Some brokers offer the choice of a cash or margin account. With cash accounts, you can only trade the funds available in your broker account. You'll also have to wait for 48 hours for trades to clear, and you may not be able to access your buying power during this period.
With a margin account, the broker lends you funds to trade with. Margin accounts offer you leverage, for example 6:1, which means you can trade $1,800 worth of stock with a $300 account. However, leverage can be very risky because if the price falls, you will need to deposit more funds to cover the loss.
Real-time data and charts
Your broker issues you with charts as part of your trading platform. However, these charts typically don't come with live quotes, and the data feed can lag by up to 15 minutes. If you want instant quotes, you'll need to pay the broker or a charting company for a subscription to live market data.
Step 2: Fund your account
After choosing your broker, you'll need to fund your account with a bank transfer or a debit card deposit. Credit cards are not accepted at some brokers.

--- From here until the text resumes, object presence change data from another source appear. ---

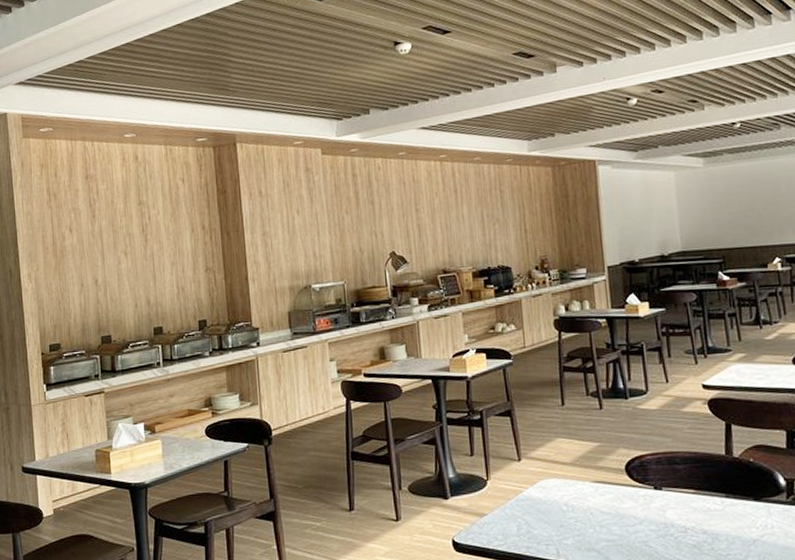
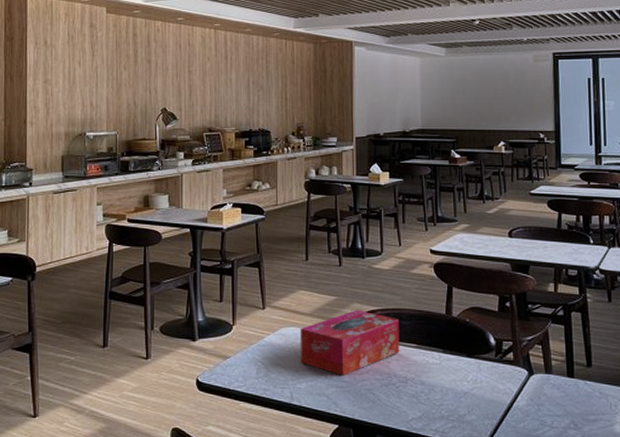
tissue box: none [561,455,676,529] -> present [300,310,400,376]

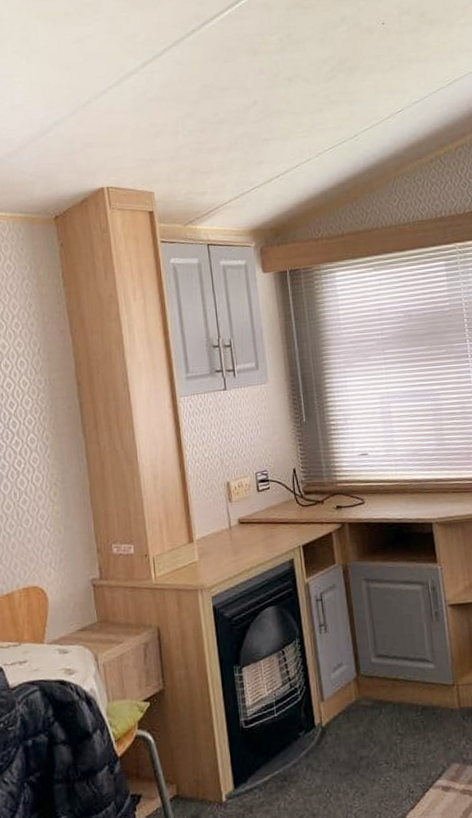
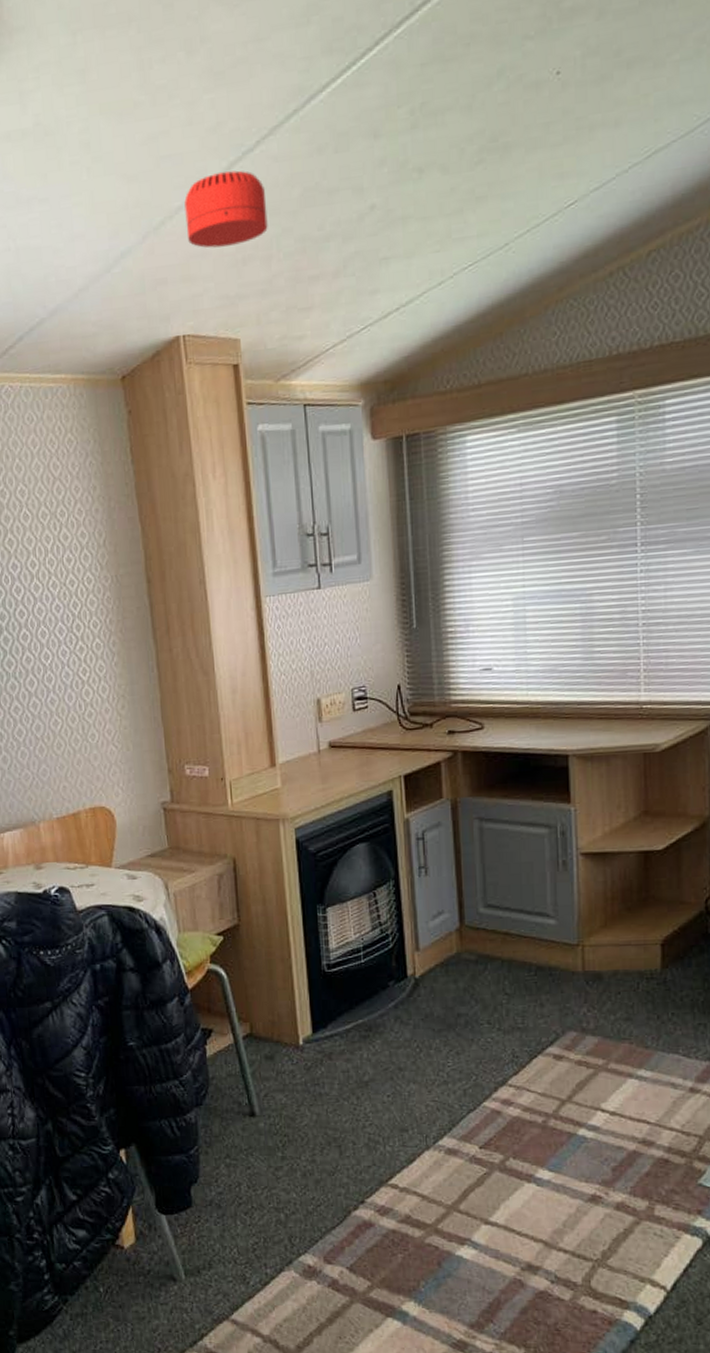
smoke detector: none [107,68,175,123] -> present [184,170,268,248]

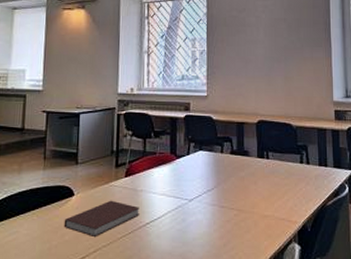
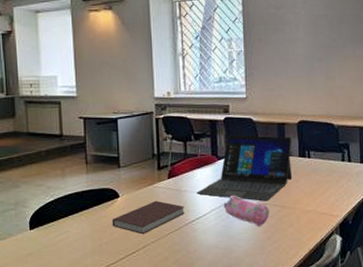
laptop: none [153,133,251,204] -> present [196,135,293,201]
pencil case: none [179,196,226,232] -> present [223,195,270,227]

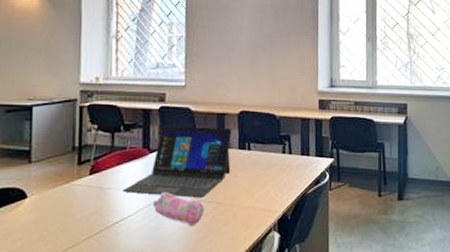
notebook: present [112,200,184,235] -> none [15,200,107,242]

It may take a few working days for funds to clear into a new broker account. After your first deposit, further transfers will take from 24 to 72 hours to process.
Step 3: Decide how much you want to invest
How much can you afford to put in your trading account? Most newcomers start off with a small balance.
Trading is a skill, and it takes time to build your knowledge and experience. During the first few months of trading, make sure you understand the risk you're comfortable with taking in the market.
Step 4: Choose between stocks or ETFs
You can invest in Twitter with individual shares or as part of an ETF. An exchange-traded fund is a weighted basket of stocks controlled and managed by a professional asset manager. ETFs are not as volatile as individual stocks, so the price action is easier to manage.
Although you won't see the kind of volatility you need to rake in profits as a day trader, it's the better choice for swing trading and long-term investing.
ETFs with exposure to Twitter include Cathie Wood's ARK Next Generation Internet ETF (ARKW), Global X Social Media ETF (SOCL), and Invesco Dynamic Media ETF (PBS).
Step 5: Set up your order
After choosing between Twitter stock or an ETF, it's time to place your order using one of the following order types.
The market order lets you buy Twitter stock at the next price available. However, you might click the buy button at $50, but the broker fills you at $53. The extra $3 above your intended order price is what the broker calls "slippage."
The limit order helps traders avoid slippage that can increase trading costs and ruin your trading plan. You set your order to buy at $50, and the broker fills you at that price. However, if the market moves fast, you might get a partial or no fill on your order.
The stop limit lets you cash out of your position when a specific price target has been met. If you enter at $50 and submit a stop limit order for an intended price target of $60, the broker will automatically sell your position when the price reaches this level.
The stop loss is a critical risk management tool for traders. If you bought at $50, you could set your stop loss at $45 or lower, depending on your risk tolerance. If it drops below this price, the broker executes a sell order.
Step 6: Place the order
Once you understand the different order types, it's time to put that knowledge to work and order some Twitter stock.
Open your trading platform, and enter the TWTR ticker. Complete the rest of the data fields with your limit order price, the number of shares you want to buy, and your order type.
Click the buy button to take a position in Twitter.
Step 7: Monitor performance
Twitter stock moves based on earnings and new subscriber growth. Typically, subscriber growth is the more important factor, but there are times the stock will move because of company actions. In January 2021, Twitter banned former President Trump and the stock fell 6%. 1
You'll see the best price volatility around press releases, earnings reports, and market announcements, so watch out for these trading days.